Однако я этого не делала ни разу.
– Тебе на большой земле понравится, – немного помолчав, говорит он. – Мне кажется, тебе действительно там очень понравится. – Он садится на постели и оглядывается вокруг себя. Безобразные бумажные обои, давно выцветшие от времени и солнца. Старое плюшевое изголовье кровати нездорово-розового цвета. – Здесь совсем не место для молоденькой девушки. Да и ты не из тех, кого надо прятать от мира.
– Я могла бы отправиться вместе с тобой.
– Могла бы, – улыбается он. – Это было бы очень здорово, правда? – тянется он рукой к моему лицу.
Любовь могла бы защищать меня там точно так же, как всегда защищала здесь. Любовь может превратиться в своего рода барьер для моего рта, для языка и дыхательных путей – как та капа, что Кинг однажды привез для Грейс, чтобы та не скрипела зубами по ночам, словно вторя далекому шелесту моря. Новый мир – это новые привязанности, новые меры защиты, новые средства спасения жизни. Я пока не знаю, на что способна эта любовь, но, изучая сейчас вблизи его лицо – угловатые очертания скул и подбородка, мягкий изгиб рта, прикрытые глаза, – я готова поверить в то, что она способна на что угодно.
Одна в саду, я срываю белые цветки, подрезая им стебельки ногтями. Выделяющийся оттуда сок окрашивает мне кожу желтовато-зеленым цветом. Обрываю лепестки и переворачиваюсь на спину, сложив руки у сердца и несколько секунд притворяясь, будто я умерла. Солнце припекает мне сомкнутые веки.
Сквозь завладевшую мной эйфорию я все же напоминаю себе, что необходимо быть осторожной. Я уже знаю, что чувственность у меня, как у женщин с большой земли. Окажись я там, это манило бы ко мне мужчин, точно зажженный маяк. И сейчас очень важно не дать это понять Ллеу: пусть он знает, что я женщина, которую можно любить, а не тот человек, что чуть не вынуждает себя обидеть. Чему-то подобному как раз и наставляли нас мама с Кингом, говоря о любви по ту сторону границы.
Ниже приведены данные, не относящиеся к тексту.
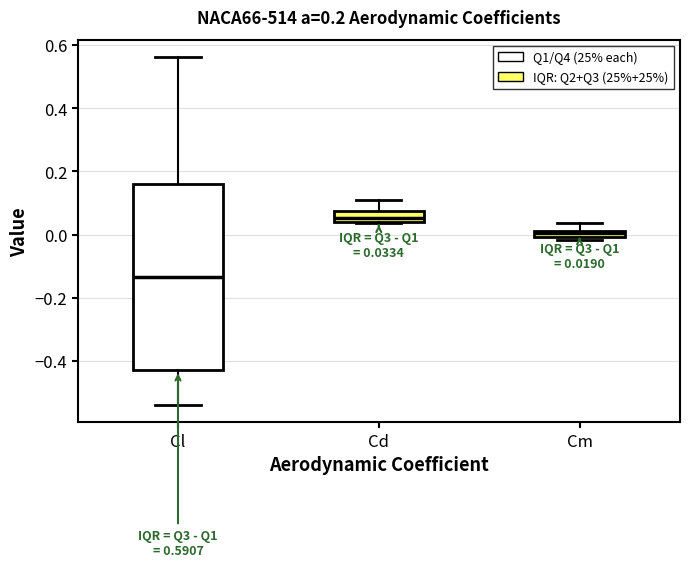

Which box's median line is the lowest?

Cl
Где-то в глубине сознания я понимаю, что должна что-то делать. Взять, к примеру, гребную лодку, отплыть на ней насколько можно дальше, всю дорогу вычерпывая со дна воду, и напряженно высматривать в бинокль, не покажутся ли где вдали очертания возвращающейся к нам матери. В этом году я выбрала ее как «самого любимого человека», и это наделяет меня какой-никакой ответственностью… Но я все равно никуда не отправляюсь.
Вместо этого я иду к бассейну, где Грейс и Скай отдыхают на шезлонгах, раскинутых под таким углом, чтобы лучше всего обозревалось море. Соприкасаясь головами, рука в руке. При моем появлении у них на лицах тут же вспыхивает: «Ты где это была?» Однако я не собираюсь испытывать никакой вины. Мужчины вместе с Гвилом кучкуются в другом конце бассейна. Похоже, они что-то очень серьезно обсуждают, и мне не хочется их прерывать – но вдруг Ллеу взглядывает на меня и машет мне рукой, зовя по имени. Я машу ладонью в ответ. Он глядит, как я прохожу к шезлонгам в мятно-зеленую полоску возле сестер, выбирая тот, что почище, и, садясь, подбираю свою выцветшую юбку выше колен. Хорошо опустить на глаза солнцезащитные очки, сдвинуть пониже бретельки и откинуться поудобнее назад, чувствуя на себе его взгляд, скользящий по мне, как вода, как нечто такое, чего я вполне заслуживаю.